Por Fabricio Esperanza.
Su castellano es perfecto, aunque al hablar se nota la presencia subyacente de una lengua materna distinta. Amable y cordial, con una sonrisa permanente, Michael Konrad es un alemán de 38 años que se dedica a la relojería, y recibió a Día a Día en su atelier ubicado en el Cerro de las Rosas para contar las particularidades de su trabajo.
En esta ciudad, lo ejerce desde 2010, después de conocer y enamorarse de una cordobesa en un viaje que realizaba para descubrir Argentina. Cuarta generación de relojeros, lo primero que destaca Michael es esa tradición familiar que lo llevó a elegir una actividad que requiere, entre otras cualidades, paciencia y muchísima precisión.
–¿Estudiaste relojería además de lo que te brindó la experiencia familiar?
–Sí, claro. Soy la cuarta generación familiar que se dedica profesionalmente. Empezó mi bisabuelo y a partir de allí todos siguieron, pero también estudié. Me recibí en 1998, en una Escuela de Relojería de mi país, y aquí en Córdoba abrí mi atelier en 2010.
–¿Cuál es la parte más complicada de tu trabajo?
–La relojería fina, es decir los pedidos de relojes chicos, por su mecanismo, por el tamaño de las piezas. En algunas ocasiones, se llega al límite de lo que puede manejar el ser humano con sus manos, con la motricidad. En esos casos se combinan la precisión, la paciencia y la fabricación de piezas específicas. En cierto punto, podría decirse que hasta es un arte, desde la confección de las cajas pasando por la mecánica y su funcionamiento.
–¿Qué piezas fabricás?
–Por ejemplo, lo que se llama eje de volante. El volante es la rueda, el corazón del reloj, y los pivotes suelen llegar a tener el diámetro de un cabello, y eso se fabrica a mano utilizando lupa.
No solo se tornea, también hay que pulir y de eso depende mucho la precisión del reloj. Inclusive en los extremos hay que hacerle un redondeado.
–¿Recordás cuál fue tu pedido más difícil?
–No hace falta que recuerde, porque es uno que estoy haciendo ahora, ¡jaja!
Estoy restaurando un cronómetro marino que se usaba en los veleros para la navegación. Tengo que fabricar algunas piezas y me falta la parte más complicada. Algo importante en esto es que tengas un buen día, de lo contrario ni te sientes, no podés entrar al taller con un dolor de cabeza, por ejemplo. Cuando no estás pasando un buen momento, eso influye en el trabajo y entonces hay que elegir: por lo general me dedico a los pedidos de carpintería o a los relojes de gran tamaño porque no se requiere tanto esfuerzo visual.

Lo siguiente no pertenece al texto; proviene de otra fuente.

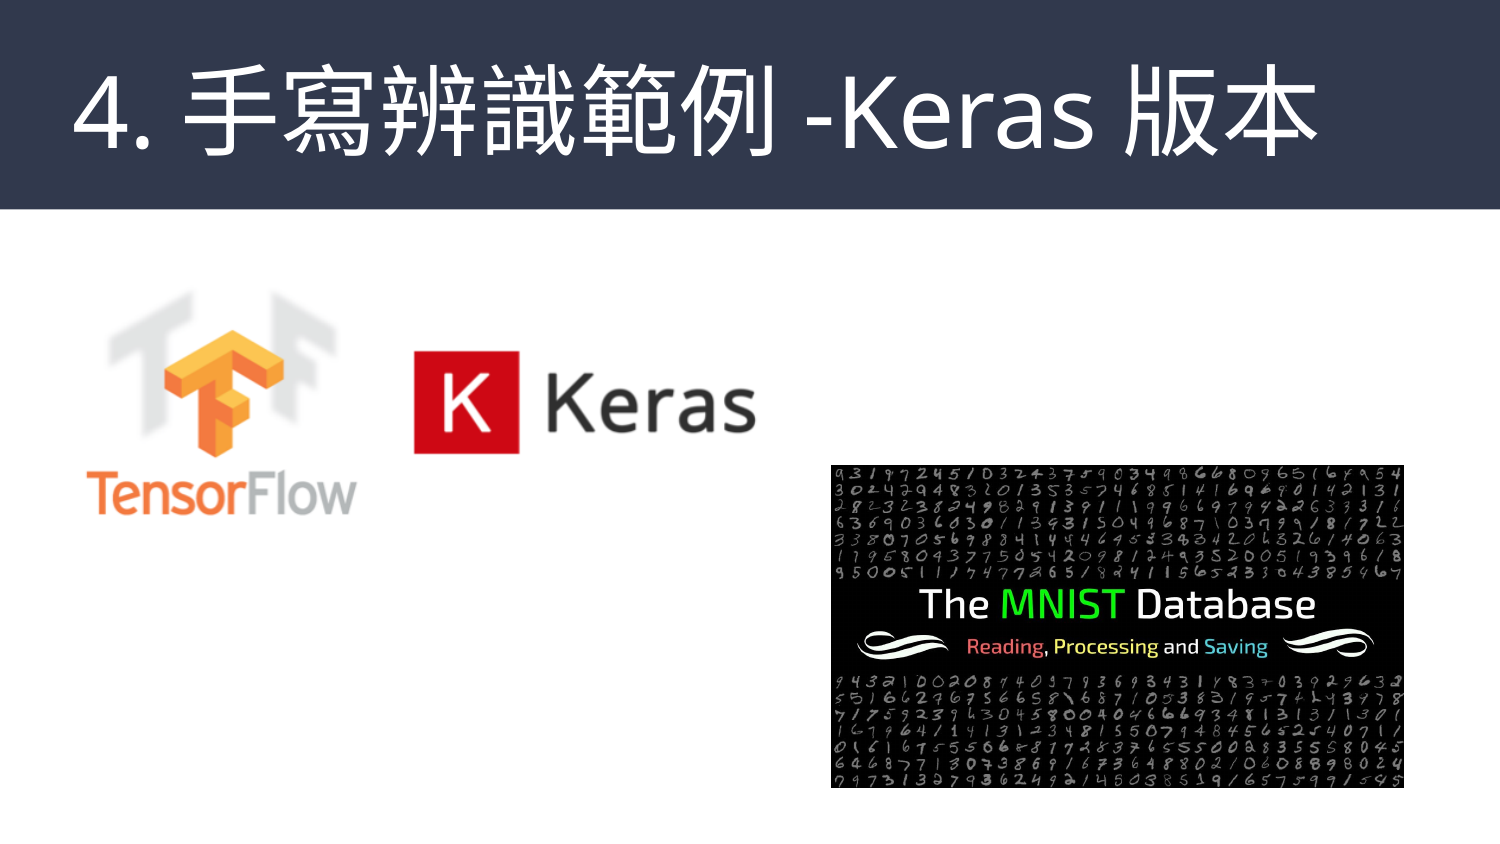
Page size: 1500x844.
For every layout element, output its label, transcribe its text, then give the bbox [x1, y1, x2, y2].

picture [23, 231, 1405, 788]
title 4.手寫辨識範例-Keras版本 [57, 33, 1449, 172]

–¿Cuál fue el reloj más importante que llegó a tus manos?
–Tuve la suerte de trabajar, con mi papá allá en Alemania, con un reloj que perteneció a Napoleón. Lo llevó un coleccionista, y se trata de una pieza que fue fabricada especialmente para él, por quien fue el relojero más grande de la historia: Abraham Louis Breguet, incluso lleva su firma. Es un reloj con una caja musical que toca hasta 14 melodías, y Napoleón lo tenía arriba de su escritorio. La verdad que eso te genera mucho respeto, porque es como tener parte de la historia en tu taller de trabajo.
–¿Y el reloj más antiguo que trabajaste?
–También fue en el atelier de mi papá, en Alemania, con un reloj hecho en el año 1620, y la dueña era la esposa de quien en ese momento era el jefe de la fábrica Mercedes. Lo interesante de ese tipo de pieza, es que lleva la firma de cada relojero que le hizo arreglos, o sea que en ese caso había 400 años de firmas hasta que en 1995 puse mi marca. Para nosotros, un reloj es antiguo a partir de 150 años, aproximadamente.
–¿Y eso qué implica?
–El tipo de trabajo a realizar, porque se trata de relojes hechos como pieza única, ya que no había elementos en serie. Entonces introducirse en ellos es un universo particular, y quien lo trabaja debe adaptarse a ese universo.